(Saved entries)
━━━━━━━━

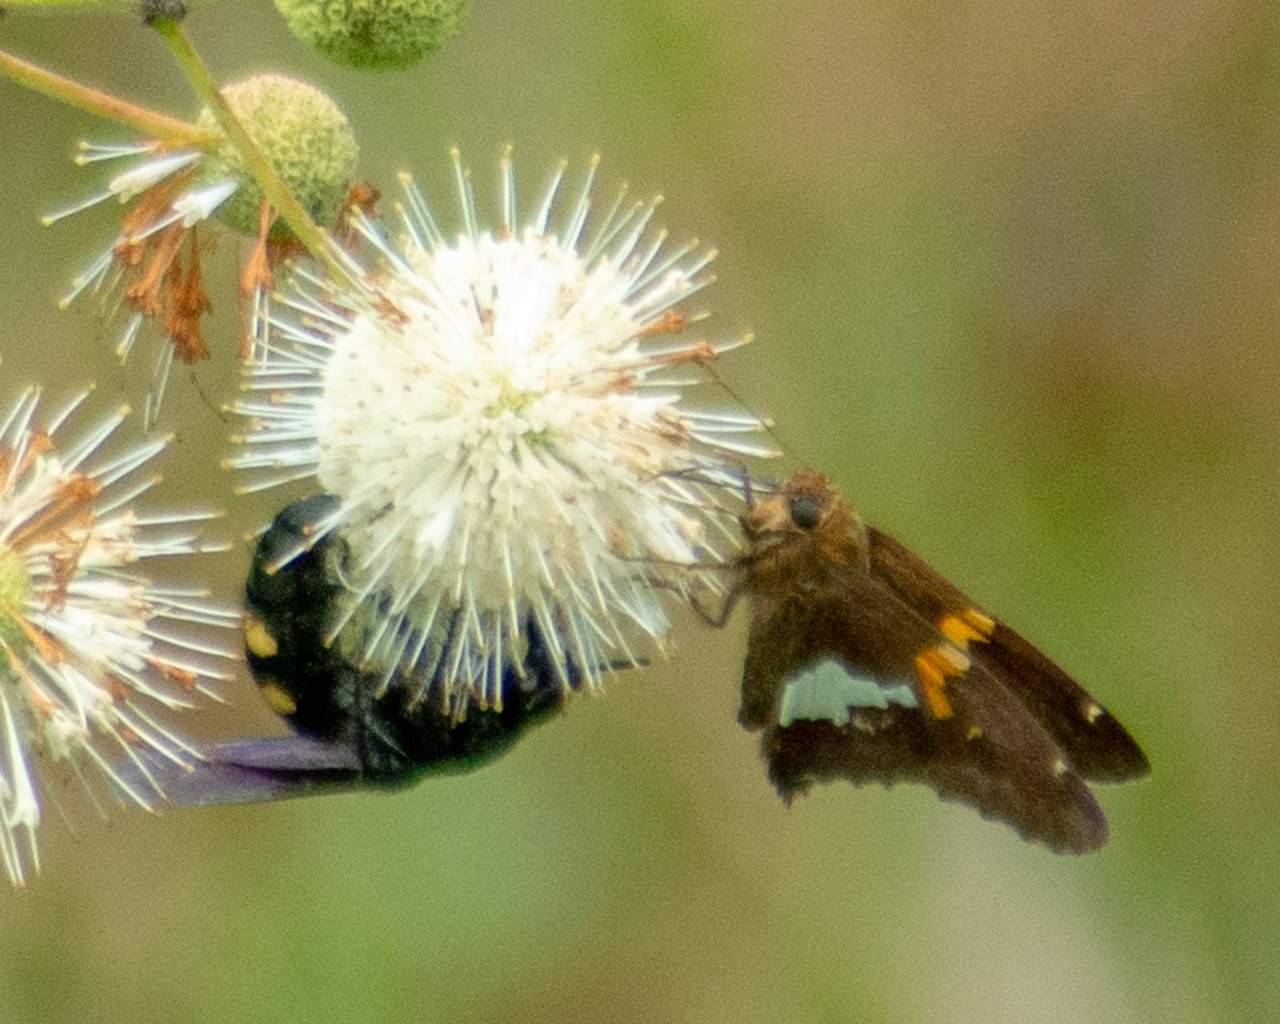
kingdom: Animalia
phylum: Arthropoda
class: Insecta
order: Lepidoptera
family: Hesperiidae
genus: Epargyreus
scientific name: Epargyreus clarus
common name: Silver-spotted Skipper
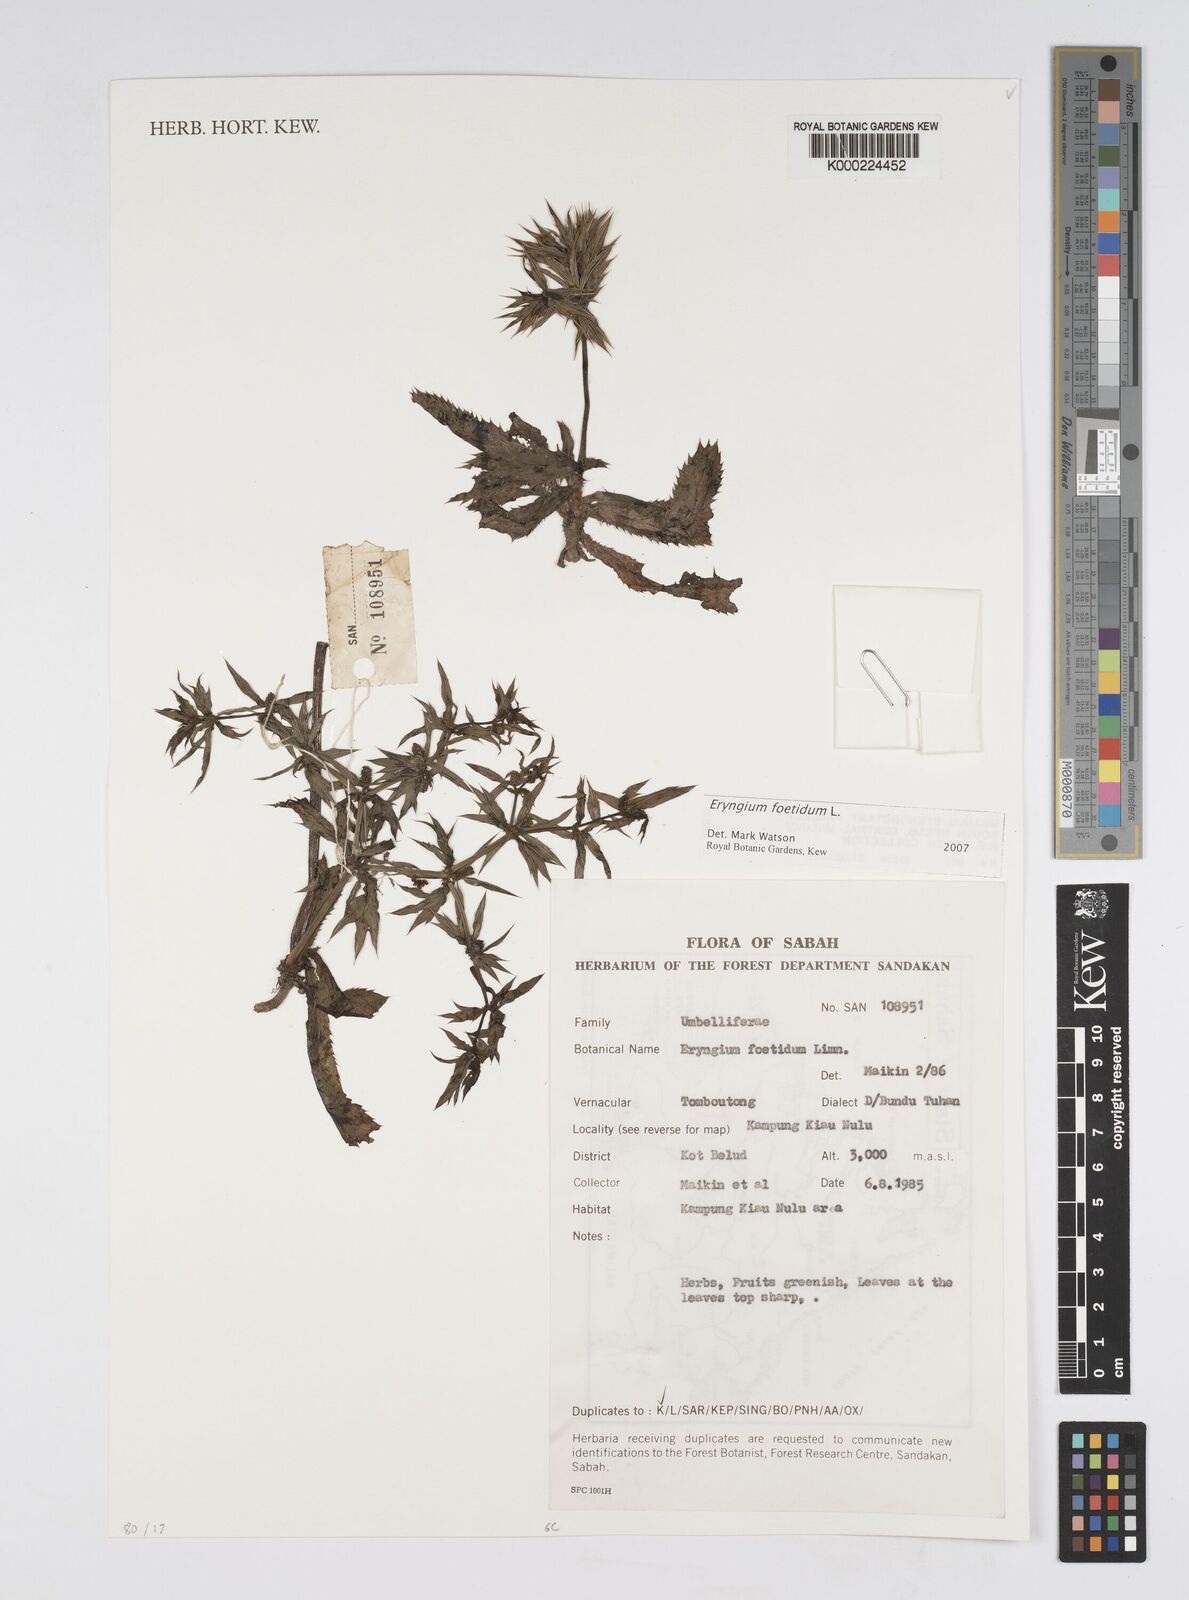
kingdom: Plantae
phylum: Tracheophyta
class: Magnoliopsida
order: Apiales
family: Apiaceae
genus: Eryngium
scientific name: Eryngium foetidum
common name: Fitweed
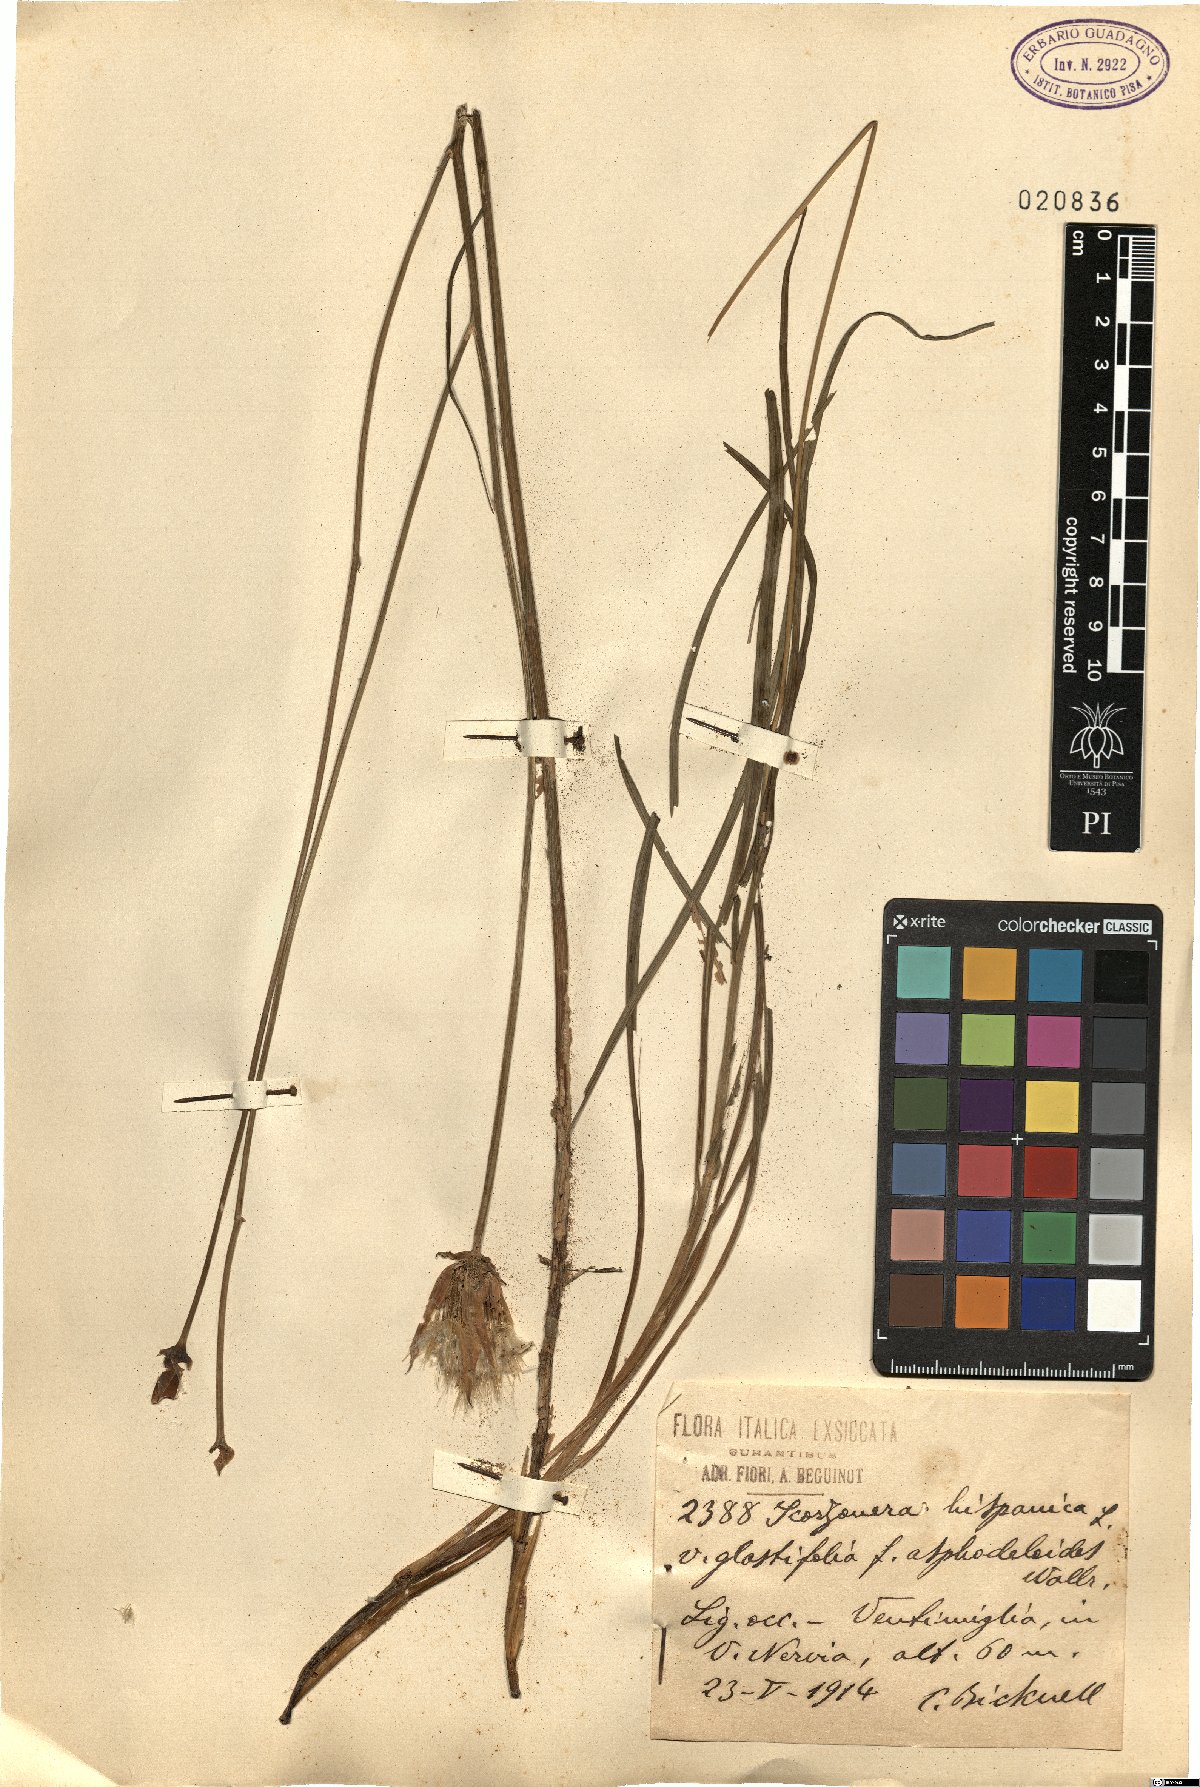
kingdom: Plantae
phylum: Tracheophyta
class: Magnoliopsida
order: Asterales
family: Asteraceae
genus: Pseudopodospermum
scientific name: Pseudopodospermum hispanicum
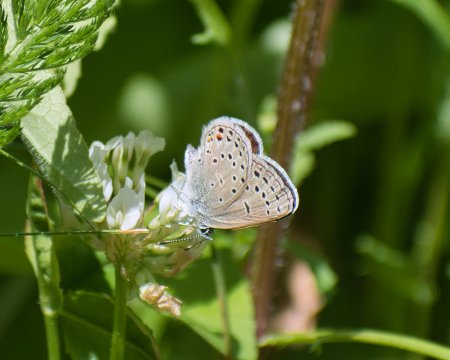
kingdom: Animalia
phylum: Arthropoda
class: Insecta
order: Lepidoptera
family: Lycaenidae
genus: Plebejus
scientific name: Plebejus saepiolus
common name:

━━━━━━━━

→ **Exercise**
Convert the lines of all the records into a JSON list of strings, one string per line and no strings for blank lines. Leave the pictures out of the answer.

→ **Response**
[
  "kingdom: Animalia",
  "phylum: Arthropoda",
  "class: Insecta",
  "order: Lepidoptera",
  "family: Hesperiidae",
  "genus: Epargyreus",
  "scientific name: Epargyreus clarus",
  "common name: Silver-spotted Skipper",
  "kingdom: Plantae",
  "phylum: Tracheophyta",
  "class: Magnoliopsida",
  "order: Apiales",
  "family: Apiaceae",
  "genus: Eryngium",
  "scientific name: Eryngium foetidum",
  "common name: Fitweed",
  "kingdom: Plantae",
  "phylum: Tracheophyta",
  "class: Magnoliopsida",
  "order: Asterales",
  "family: Asteraceae",
  "genus: Pseudopodospermum",
  "scientific name: Pseudopodospermum hispanicum",
  "kingdom: Animalia",
  "phylum: Arthropoda",
  "class: Insecta",
  "order: Lepidoptera",
  "family: Lycaenidae",
  "genus: Plebejus",
  "scientific name: Plebejus saepiolus",
  "common name:"
]